Eu acho que as minhas primeiras peças foram de uma grande angústia. Provavelmente não deveria dizê-lo, mas é verdade! Passava tempos infinitos a olhar para o papel… Foi um percurso difícil. Entretanto, acho que consegui perceber uma coisa: é que eu não podia usar tudo o que queria e colocar “dentro” dentro da obra. Ou seja, eu tinha a noção de que as coisas tinham de funcionar de uma forma coerente, mesmo que não o fosse para quem ouvisse. Hoje em dia é menos doloroso, já não sofro tanto. Sei que vou sofrer naquele bocadinho mas já não sofro por antecedência… já estou mais calma, digamos assim. Acho que já tenho outra serenidade e espero vir a ganhar muito mais. E também já tenho mais confiança…

A primeira peça que eu apresento como sendo uma verdadeira peça é de 95. Aquilo que eu tinha feito anteriormente são exercícios Esta peça é uma daquelas primeiras peças que têm o acompanhamento de um orientador da cadeira ou disciplina, o professor Cândido Lima; o que é muito importante porque obviamente dá-nos orientações fundamentais.
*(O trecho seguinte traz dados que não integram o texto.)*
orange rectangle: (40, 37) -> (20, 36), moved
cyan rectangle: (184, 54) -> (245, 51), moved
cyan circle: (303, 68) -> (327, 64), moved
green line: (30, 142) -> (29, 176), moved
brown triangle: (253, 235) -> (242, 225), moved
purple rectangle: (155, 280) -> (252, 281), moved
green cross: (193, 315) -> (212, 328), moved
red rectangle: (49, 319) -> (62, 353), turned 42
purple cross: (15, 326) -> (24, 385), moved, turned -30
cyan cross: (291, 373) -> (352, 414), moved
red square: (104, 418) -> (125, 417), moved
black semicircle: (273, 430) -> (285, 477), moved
Por isso, não posso dizer que as fiz sozinha porque há  “o dedo”  de alguém que nos foi mostrando o caminho. Quer o “Trítonos”, quer o “Scherzando” são peças quase estilísticas, uma dentro de uma linha “Messiaen” e a outra um bocado “Stravinskyana”.  São portanto duas peças muito diferentes, não têm nada a ver uma com a outra. Uma tem mais a ver com a procura das sonoridades, sobretudo com o piano… linhas melódicas, contraponto… E a outra é talvez mais rítmica, mais com base em certos ostinatos, com uma harmonia completamente diferente… São mundos muito afastados. E acho que mais tarde fui, de certa forma, procurando esse caminho. Com a “Partita” tentei um mundo completamente diferente… aproximou-se mais de uma estética de um Xenakis…  com um mundo já cheio de escalas. E entretanto fui à procura daquilo que eu achava que podia ser o meu caminho, mais pessoal. 

E há dois marcos importantes até agora. O primeiro foi com “Canção de Izis”. É que até essa altura eu tinha muitas dúvidas e perguntava-me até que ponto seria capaz e se estava a fazer alguma coisa, isto é, se conseguia compor ou se compunha alguma coisa realmente interessante. Foi a minha prova de fogo, pessoal, digamos assim… e não tem necessariamente a ver com quem ouve mas sim comigo.

Depois de “Canção de Izis”, o outro momento importante vem bastante mais tarde, em Setembro de 2004, quando escrevi uma obra para o Festival Internacional de Música de Santa Maria da Feira; a proposta era escrever uma obra com voz, mas a instrumentação ficou à minha escolha. Como estamos numa terra com História Medieval, procurei um texto medieval para as cantigas e optei por dois textos convencionais, cantigas gerais, uma de D. Sancho I, outra de um anónimo. É para soprano, clarinete, piano, violino e violoncelo. Das últimas que fiz, acho que “Duas Cantigas de Amigo” é a peça cujo resultado me deixa francamente mais contente.